Saturday, January 8, 2011

January 8, 1885 – William Randolph Hearst Killed in Traffic Accident

Just one term short of his graduation from Harvard, William Randolph Hearst was killed in a traffic accident. He was son of George Hearst, the mining engineer who had made his millions in California during the Gold Rush and investments afterward. While the death of an industrialist’s son is historically little more than tabloid pop culture, William was given a headline, three-page obituary in the San Francisco Examiner, a newspaper the elder Hearst had purchased (though rumor holds he won in a poker game) in 1880. From the glowing report the “would that it were” speculations of Hearst’s survival in the obituary painted a young man who would rise to lead his nation out of corruption and into a bright new age of liberty and enlightenment.

According to eye-witnesses, however, Hearst seemed to be more of a trouble-maker than a golden boy. He played pranks through his youth and was a notorious frustration to his teachers. While attending Harvard, he gifted several professors (specifically ones he did not like) with chamber pots made of gold featuring engravings of their names. The impropriety toward faculty called Hearst into a behavioral review, but, after much deliberation and supposed bribery, Hearst was allowed to continue his schooling. While wandering drunkenly through Cambridge, Mass, with friends, he halted to vomit into a public trash can, then stumbled into the street where he was struck by a car, dying shortly thereafter of injuries.

George Hearst went on to serve as US Senator from California until his death in 1891. The famous Examiner, which Hearst had used to fuel his political campaigns, folded shortly afterward. His wife Phoebe Apperson Hearst, now widowed and childless, turned his great fortunes and investments toward charities following her faith of Baha’i. She followed her husband in dead in 1919 during the influenza epidemic, but her many philanthropic agencies continue to today.
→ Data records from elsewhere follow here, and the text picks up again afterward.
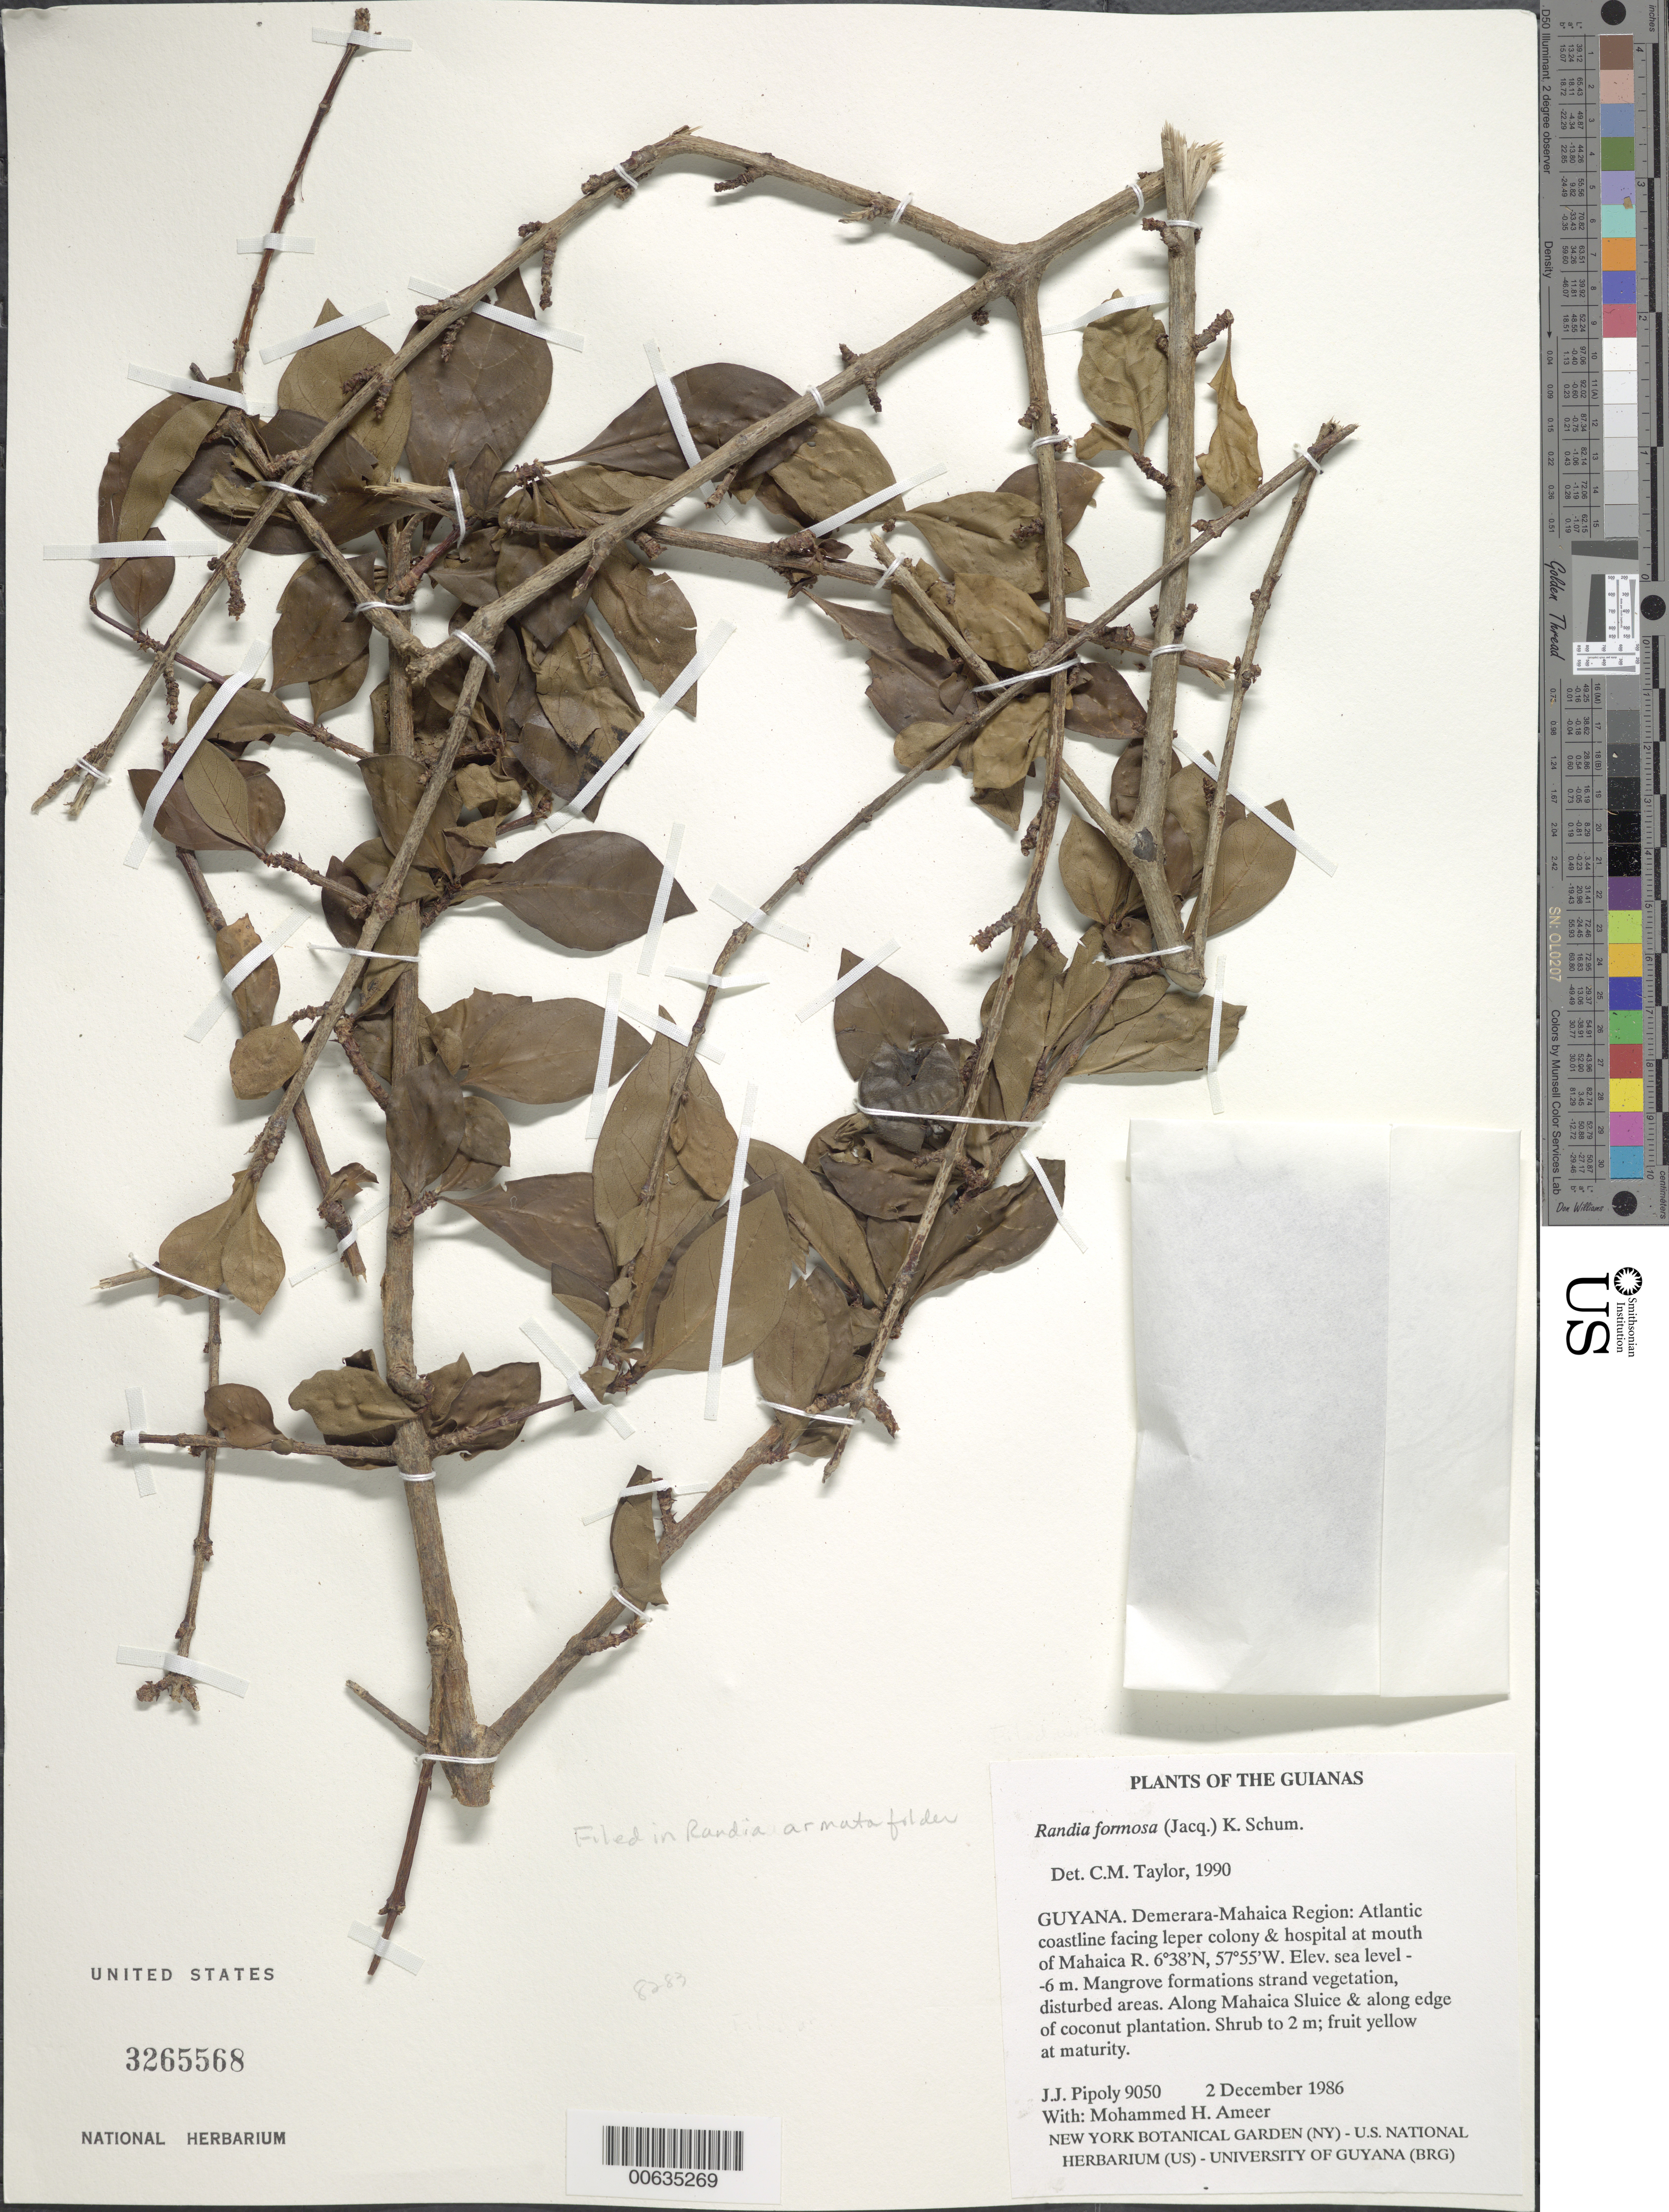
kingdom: Plantae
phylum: Tracheophyta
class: Magnoliopsida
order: Gentianales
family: Rubiaceae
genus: Randia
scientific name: Randia formosa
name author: (Jacq.) K. Schum.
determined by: Taylor, Charlotte M.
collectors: J. J. Pipoly & M. Ameer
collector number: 9050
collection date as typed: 2 December 1986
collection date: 1986-12-02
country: Guyana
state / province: Demerara-Mahaica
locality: Atlantic coastline facing leper colony & hospital at mouth of Mahaica R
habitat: Mangrove formations strand vegetation, disturbed areas. Along Mahaica Sluice & along edge of coconut plantation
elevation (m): -6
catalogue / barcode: US 3265568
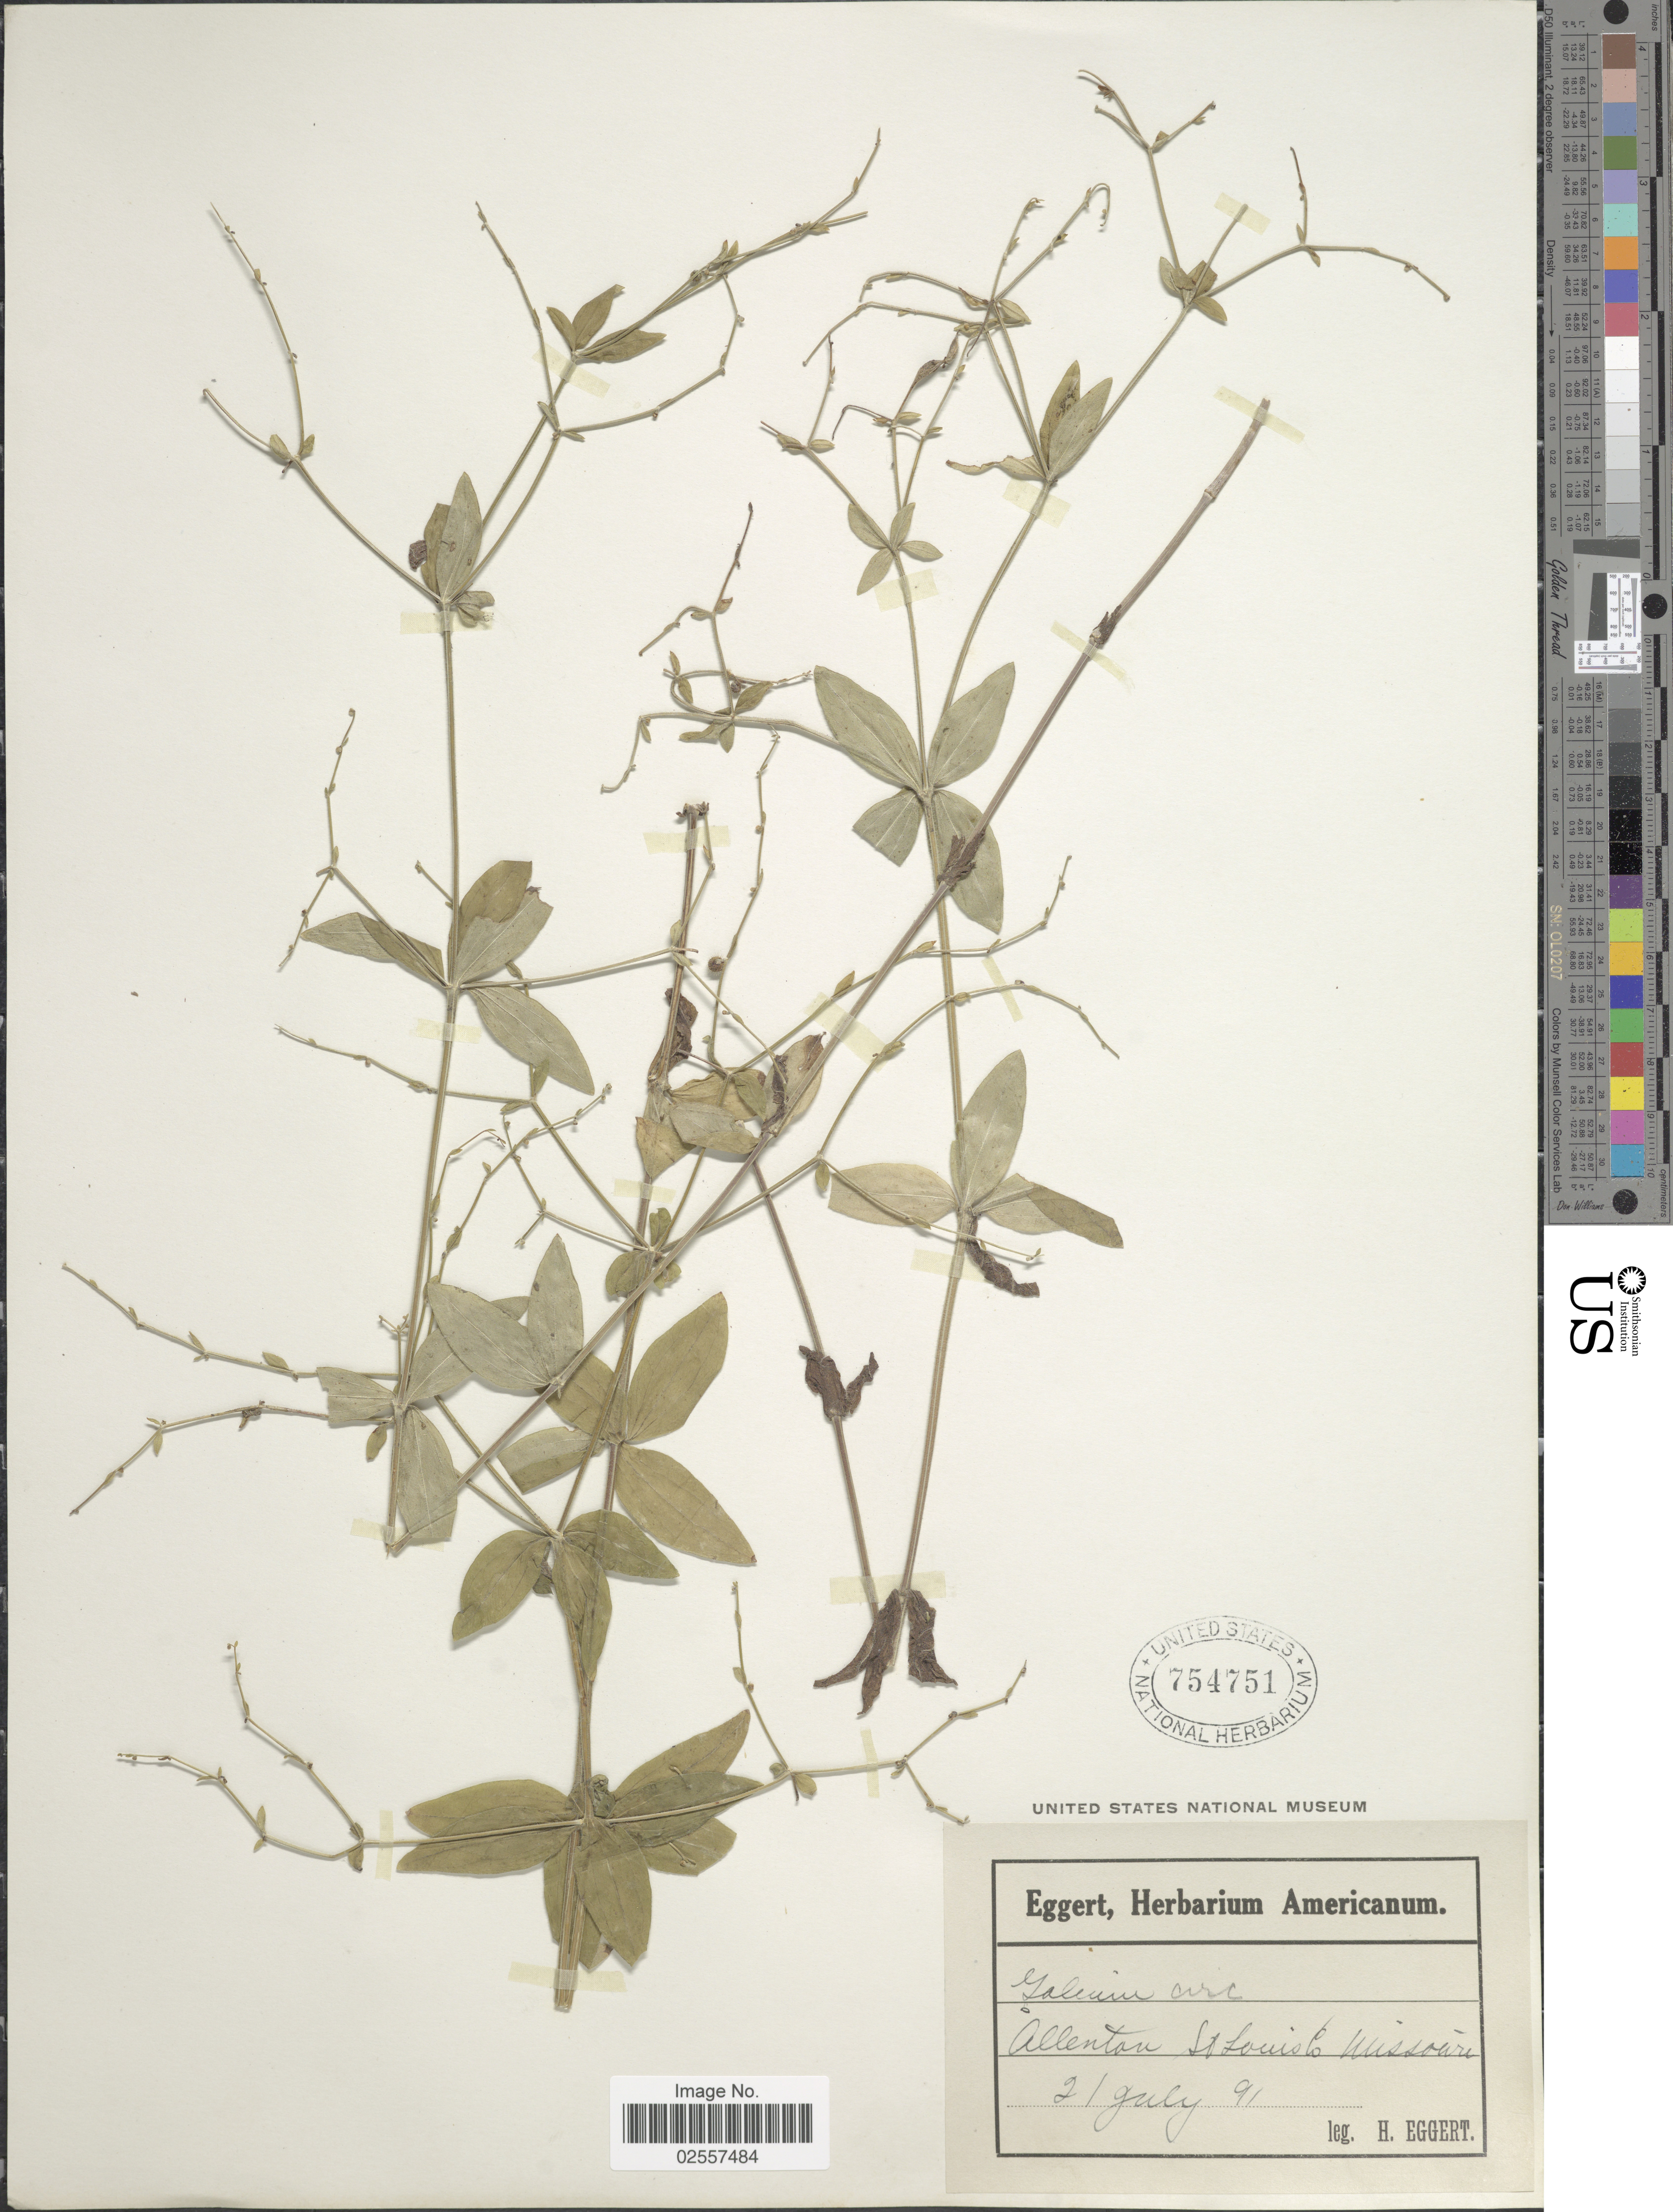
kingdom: Plantae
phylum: Tracheophyta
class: Magnoliopsida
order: Gentianales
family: Rubiaceae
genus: Galium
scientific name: Galium circaezans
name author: Michx.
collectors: H. Eggert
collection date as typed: Transcribed d/m/y: 21/7/91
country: United States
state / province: Missouri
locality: Allenton St. Louis Co.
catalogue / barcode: US 754751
Of course, as life goes on with so many deaths, life continued without William Randolph. The United States continued expansionism but never slid back into its barbaric ways of imperialistic invasion. In 1898, after an accidental explosion of the USS Maine nearly caused war between the US and Spain, the investigative journalistic talents of Joseph Pulitzer were nationally recognized and stand as one of the hallmarks of American journalism, known worldwide for its precision and fairness as well as its expense.

During the debates of the criminalization of marijuana in the 1930s, solid scientific study based in this journalism overcame anti-Hispanic suspicions and industrial influence. Marijuana was to remain legal, though routinely cautioned against by the Surgeon General much like alcohol and cigarettes. Suggestion of banning marijuana returned in the 1950s and ‘60s, but was generally met with Vice-President Nixon’s opinion, “We don’t want another Prohibition.”

While refraining from international war, the US did, however, broker a treaty between Spain and Cuba, freeing it and several other colonies such as Puerto Rico and the Philippines by making loans based on bonds sponsored by the newly found nations. Rather than a costly military empire, the United States would build a commonwealth of economically tied satellites, a strategy accelerated by the Cold War into a worldwide influence that some pundits describe as the “American Empire” and others as the “Pax Americana.”




In reality, William Randolph Hearst was expelled from Harvard after the golden chamber pot incident. His father gave him the San Francisco Examiner as something to do, and Hearst leaped into creating his publishing empire. A populist, Hearst reduced the price of his papers to one cent and used exciting, often “yellow” journalism to move copies. He would employ many of America’s greatest writers such as Jack London and Mark Twain and become deeply invested in politics, later being instrumental in activities such as expansionism, Free Silver, and the criminalization of marijuana. His life, including his decades-long involvement with actress Marion Davies, would be inspiration for Orson Welles’ Citizen Kane, a film Hearst would refuse to advertise in his papers. Through Hearst’s influence, Citizen Kane would be booed at the Oscars and not gain recognition for another two decades, long after Hearst’s death in 1951.